··· Data

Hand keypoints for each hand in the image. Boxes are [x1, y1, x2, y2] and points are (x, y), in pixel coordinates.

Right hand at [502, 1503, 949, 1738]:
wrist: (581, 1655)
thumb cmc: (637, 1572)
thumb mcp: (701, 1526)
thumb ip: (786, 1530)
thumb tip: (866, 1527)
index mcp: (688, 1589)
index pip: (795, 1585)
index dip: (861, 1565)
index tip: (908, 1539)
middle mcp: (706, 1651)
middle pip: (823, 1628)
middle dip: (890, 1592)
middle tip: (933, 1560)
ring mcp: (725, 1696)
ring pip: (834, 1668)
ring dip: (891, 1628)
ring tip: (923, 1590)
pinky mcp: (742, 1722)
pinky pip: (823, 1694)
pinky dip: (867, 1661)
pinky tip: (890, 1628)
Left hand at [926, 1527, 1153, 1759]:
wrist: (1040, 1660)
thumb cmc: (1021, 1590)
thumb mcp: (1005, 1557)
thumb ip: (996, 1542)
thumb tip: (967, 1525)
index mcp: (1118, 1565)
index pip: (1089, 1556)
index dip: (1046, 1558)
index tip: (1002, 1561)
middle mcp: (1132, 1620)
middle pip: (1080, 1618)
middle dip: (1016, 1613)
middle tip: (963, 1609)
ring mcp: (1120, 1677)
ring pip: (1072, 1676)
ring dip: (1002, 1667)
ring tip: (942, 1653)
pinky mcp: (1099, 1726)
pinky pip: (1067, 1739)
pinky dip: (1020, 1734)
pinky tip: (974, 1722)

······
··· Data

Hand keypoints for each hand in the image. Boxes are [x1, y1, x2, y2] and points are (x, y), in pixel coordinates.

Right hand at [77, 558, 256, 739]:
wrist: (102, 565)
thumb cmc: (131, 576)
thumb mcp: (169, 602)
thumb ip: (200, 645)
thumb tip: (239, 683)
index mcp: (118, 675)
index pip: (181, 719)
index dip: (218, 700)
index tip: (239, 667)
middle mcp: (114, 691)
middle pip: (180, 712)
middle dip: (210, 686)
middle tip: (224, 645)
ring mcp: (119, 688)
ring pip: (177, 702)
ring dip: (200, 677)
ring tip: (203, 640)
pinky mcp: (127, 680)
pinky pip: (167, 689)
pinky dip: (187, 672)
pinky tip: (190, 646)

······

Work request: The required answer is the exact run of lines above starting at the line with "pinky mcp: (742, 1722)" and ending at the line with "pinky pip: (1067, 1739)", with both ends present.

Result for this exercise:
pinky mcp: (742, 1722)
pinky pip: (823, 1694)
pinky dip: (867, 1661)
pinky tip: (890, 1628)
Left hand at [926, 1527, 1153, 1759]:
wrist: (1040, 1660)
thumb cmc: (1021, 1590)
thumb mcp: (1005, 1557)
thumb ip: (996, 1542)
thumb tip: (967, 1525)
index mcp: (1118, 1565)
index pip: (1089, 1556)
index dip: (1046, 1558)
index tip: (1002, 1561)
middle mcp: (1132, 1620)
middle pip: (1080, 1618)
middle dip: (1016, 1613)
middle tip: (963, 1609)
ring mcp: (1120, 1677)
ring pip: (1072, 1676)
ring dip: (1002, 1667)
ring tip: (942, 1653)
pinky mcp: (1099, 1726)
pinky pip: (1067, 1739)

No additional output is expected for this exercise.